French Interior Minister Gérald Darmanin announced on Saturday that French authorities have deported Rachid Ait El Haj, a Moroccan-born man who was convicted of terrorism in 2007 and stripped of his French citizenship.
Darmanin posted on his official account on the social media platform "X" that a plane bound for Morocco was carrying Ait El Haj, following a decision by the French high court to deport him.
According to French media, Ait El Haj was sentenced to eight years in prison for "membership in a criminal gang with the aim of preparing a terrorist act" along with four others: three French-Moroccans and a French-Turk.
The same sources added that the five men were tried for their direct or indirect links to members of a jihadist group responsible for the Casablanca attacks on May 16, 2003, which killed 45 people, including three French nationals, and injured around 100 in attacks targeting a restaurant, a hotel, and a Jewish community center.
According to the same sources, Ait El Haj was released between 2009 and 2011, but he remained a concern for French authorities due to suspicions about his communications with Ahmed Ghlam, the planner of a foiled attack on a church in the city of Villejuif near Paris in 2015.

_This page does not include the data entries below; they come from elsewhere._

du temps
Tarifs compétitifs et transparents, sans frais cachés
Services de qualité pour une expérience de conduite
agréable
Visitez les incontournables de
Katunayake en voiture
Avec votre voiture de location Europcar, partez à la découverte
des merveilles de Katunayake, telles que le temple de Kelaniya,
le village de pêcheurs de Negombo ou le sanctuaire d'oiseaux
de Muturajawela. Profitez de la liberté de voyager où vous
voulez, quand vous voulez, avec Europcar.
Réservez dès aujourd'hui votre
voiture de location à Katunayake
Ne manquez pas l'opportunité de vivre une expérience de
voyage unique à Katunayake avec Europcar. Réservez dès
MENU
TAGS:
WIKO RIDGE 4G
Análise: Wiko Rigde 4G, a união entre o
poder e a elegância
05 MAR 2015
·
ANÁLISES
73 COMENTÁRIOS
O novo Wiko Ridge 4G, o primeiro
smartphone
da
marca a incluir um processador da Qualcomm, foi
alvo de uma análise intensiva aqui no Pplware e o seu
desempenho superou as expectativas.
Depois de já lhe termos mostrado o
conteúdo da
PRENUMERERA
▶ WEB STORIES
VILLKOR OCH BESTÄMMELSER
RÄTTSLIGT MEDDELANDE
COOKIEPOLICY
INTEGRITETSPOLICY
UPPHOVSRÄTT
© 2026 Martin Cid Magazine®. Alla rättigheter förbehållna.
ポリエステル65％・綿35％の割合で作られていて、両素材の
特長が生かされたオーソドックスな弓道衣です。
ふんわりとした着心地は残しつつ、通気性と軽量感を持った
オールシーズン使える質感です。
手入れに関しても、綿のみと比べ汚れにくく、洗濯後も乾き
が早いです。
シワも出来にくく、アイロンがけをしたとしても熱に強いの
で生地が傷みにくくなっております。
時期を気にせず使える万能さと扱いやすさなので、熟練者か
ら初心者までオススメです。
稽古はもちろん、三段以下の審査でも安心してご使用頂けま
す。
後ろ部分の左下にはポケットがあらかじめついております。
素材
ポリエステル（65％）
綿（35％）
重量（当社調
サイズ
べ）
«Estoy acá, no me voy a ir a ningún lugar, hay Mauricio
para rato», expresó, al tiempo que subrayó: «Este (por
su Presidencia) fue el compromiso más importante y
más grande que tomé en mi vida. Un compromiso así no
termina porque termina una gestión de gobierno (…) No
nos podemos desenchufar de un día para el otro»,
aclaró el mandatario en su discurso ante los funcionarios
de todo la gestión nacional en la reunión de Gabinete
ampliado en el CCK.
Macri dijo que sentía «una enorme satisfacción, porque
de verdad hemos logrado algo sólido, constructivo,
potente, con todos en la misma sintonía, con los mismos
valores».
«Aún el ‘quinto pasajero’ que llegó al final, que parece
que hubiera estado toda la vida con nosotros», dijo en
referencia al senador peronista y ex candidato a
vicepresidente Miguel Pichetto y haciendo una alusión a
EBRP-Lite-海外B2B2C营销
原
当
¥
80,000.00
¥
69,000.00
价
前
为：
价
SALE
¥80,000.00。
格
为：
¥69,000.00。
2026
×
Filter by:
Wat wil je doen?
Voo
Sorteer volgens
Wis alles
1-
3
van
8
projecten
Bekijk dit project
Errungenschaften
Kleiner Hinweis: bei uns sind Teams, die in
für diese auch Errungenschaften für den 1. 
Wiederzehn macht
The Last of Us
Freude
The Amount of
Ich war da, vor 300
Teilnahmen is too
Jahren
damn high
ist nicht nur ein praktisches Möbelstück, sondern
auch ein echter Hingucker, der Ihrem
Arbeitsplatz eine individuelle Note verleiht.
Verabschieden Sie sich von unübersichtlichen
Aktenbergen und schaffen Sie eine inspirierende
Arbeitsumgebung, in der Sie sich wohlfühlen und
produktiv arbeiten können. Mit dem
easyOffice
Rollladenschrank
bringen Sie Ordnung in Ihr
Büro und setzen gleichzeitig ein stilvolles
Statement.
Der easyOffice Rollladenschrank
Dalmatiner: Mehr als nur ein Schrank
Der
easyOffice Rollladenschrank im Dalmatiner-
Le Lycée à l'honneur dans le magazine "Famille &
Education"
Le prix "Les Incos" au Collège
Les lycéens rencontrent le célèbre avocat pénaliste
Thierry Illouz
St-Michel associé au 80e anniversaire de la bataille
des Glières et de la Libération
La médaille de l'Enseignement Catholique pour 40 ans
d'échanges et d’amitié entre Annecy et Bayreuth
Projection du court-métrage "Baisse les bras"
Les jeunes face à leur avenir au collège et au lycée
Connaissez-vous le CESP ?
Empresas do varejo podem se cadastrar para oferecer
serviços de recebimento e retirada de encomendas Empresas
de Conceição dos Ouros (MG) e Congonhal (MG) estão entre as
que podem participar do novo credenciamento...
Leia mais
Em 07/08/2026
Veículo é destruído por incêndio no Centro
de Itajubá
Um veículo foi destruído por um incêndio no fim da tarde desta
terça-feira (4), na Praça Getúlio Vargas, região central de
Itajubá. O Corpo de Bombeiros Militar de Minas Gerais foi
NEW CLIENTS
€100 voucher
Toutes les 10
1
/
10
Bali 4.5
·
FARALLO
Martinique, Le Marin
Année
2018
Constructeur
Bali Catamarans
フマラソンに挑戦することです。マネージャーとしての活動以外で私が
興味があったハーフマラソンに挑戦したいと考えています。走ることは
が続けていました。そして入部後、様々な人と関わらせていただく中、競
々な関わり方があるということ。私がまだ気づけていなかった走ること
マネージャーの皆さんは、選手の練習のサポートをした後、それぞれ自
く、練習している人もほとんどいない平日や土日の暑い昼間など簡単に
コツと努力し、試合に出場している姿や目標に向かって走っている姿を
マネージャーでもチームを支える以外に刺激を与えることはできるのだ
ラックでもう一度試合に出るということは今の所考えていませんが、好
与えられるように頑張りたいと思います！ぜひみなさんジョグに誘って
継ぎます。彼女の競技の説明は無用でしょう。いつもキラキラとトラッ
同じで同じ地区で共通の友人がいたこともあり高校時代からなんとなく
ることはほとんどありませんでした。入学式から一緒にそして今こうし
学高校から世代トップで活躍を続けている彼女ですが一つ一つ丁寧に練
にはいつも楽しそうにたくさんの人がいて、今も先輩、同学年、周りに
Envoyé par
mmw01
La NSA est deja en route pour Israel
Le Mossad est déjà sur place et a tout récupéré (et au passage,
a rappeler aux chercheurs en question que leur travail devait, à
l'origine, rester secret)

In 2015, French authorities decided to strip Ait El Haj and his companions of their French citizenship at the request of then-Interior Minister Bernard Cazeneuve.
The French high court considered that "the punishment of deprivation of citizenship did not take on a disproportionate character" given the "nature and seriousness of the terrorist acts committed," emphasizing that "in each case, the behavior of the person concerned in the post-offense period did not allow for a reconsideration of this assessment."